Technology's Essence


The RUNX1 transcription factor is a frequent target of various chromosomal translocations.
The t(8;21) and inv(16) AML subtypes create oncoproteins which interfere with RUNX1 activity in a dominant-negative manner.
While RUNX1 is frequently inactivated in other forms of AML, an active RUNX1 allele is maintained in both t(8;21) and inv(16) AML patients, underscoring the medical significance of native RUNX1 in A-E and C-S mediated leukemogenesis.
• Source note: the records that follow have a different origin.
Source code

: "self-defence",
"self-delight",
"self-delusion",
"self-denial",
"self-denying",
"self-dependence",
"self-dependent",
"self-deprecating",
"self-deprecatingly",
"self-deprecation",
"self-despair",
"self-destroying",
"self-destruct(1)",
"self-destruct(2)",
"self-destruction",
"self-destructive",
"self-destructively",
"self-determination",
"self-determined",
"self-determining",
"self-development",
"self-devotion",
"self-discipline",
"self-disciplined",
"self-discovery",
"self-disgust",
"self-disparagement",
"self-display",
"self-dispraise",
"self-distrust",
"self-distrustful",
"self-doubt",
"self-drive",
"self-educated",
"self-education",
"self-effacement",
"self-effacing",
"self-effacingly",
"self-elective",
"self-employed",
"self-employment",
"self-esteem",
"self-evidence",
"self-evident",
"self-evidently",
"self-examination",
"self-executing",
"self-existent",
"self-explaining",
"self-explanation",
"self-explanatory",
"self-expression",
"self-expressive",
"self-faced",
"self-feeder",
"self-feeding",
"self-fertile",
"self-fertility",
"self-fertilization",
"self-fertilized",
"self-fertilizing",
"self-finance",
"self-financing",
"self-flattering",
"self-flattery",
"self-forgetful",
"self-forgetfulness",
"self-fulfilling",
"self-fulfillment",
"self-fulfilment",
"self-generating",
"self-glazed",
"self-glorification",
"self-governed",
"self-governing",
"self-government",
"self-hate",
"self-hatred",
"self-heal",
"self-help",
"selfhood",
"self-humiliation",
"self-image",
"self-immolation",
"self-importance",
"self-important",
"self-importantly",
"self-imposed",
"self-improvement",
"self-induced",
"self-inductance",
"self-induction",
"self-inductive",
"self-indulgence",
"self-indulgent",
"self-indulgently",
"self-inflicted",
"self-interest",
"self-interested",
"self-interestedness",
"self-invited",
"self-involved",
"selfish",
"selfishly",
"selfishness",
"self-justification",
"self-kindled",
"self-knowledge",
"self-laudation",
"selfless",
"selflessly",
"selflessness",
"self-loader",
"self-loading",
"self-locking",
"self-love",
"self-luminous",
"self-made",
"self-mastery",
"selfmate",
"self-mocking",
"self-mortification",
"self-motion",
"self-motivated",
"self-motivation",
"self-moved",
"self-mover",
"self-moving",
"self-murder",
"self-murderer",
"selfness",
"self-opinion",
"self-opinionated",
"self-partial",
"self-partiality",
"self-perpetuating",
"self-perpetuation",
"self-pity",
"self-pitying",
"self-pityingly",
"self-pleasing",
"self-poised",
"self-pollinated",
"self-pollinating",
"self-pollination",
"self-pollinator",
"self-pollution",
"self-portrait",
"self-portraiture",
Knockdown (KD) of RUNX1 in cell culture models for A-E and C-S showed that these cells are physiologically dependent on RUNX1 activity for their survival and inhibition of RUNX1 in these cells leads to apoptotic cell death. This apoptosis is triggered by decreased expression of key mitosis-regulatory gene.
Therefore, AML subtypes associated with an altered RUNX1 activity or expression are addicted to native RUNX1 for their survival.  Targeting RUNX1 in these patients is expected to activate apoptosis and compromise leukemogenesis.
Thus, the genetic addiction described in the current innovation can be used for the development of novel targeted therapies for AML.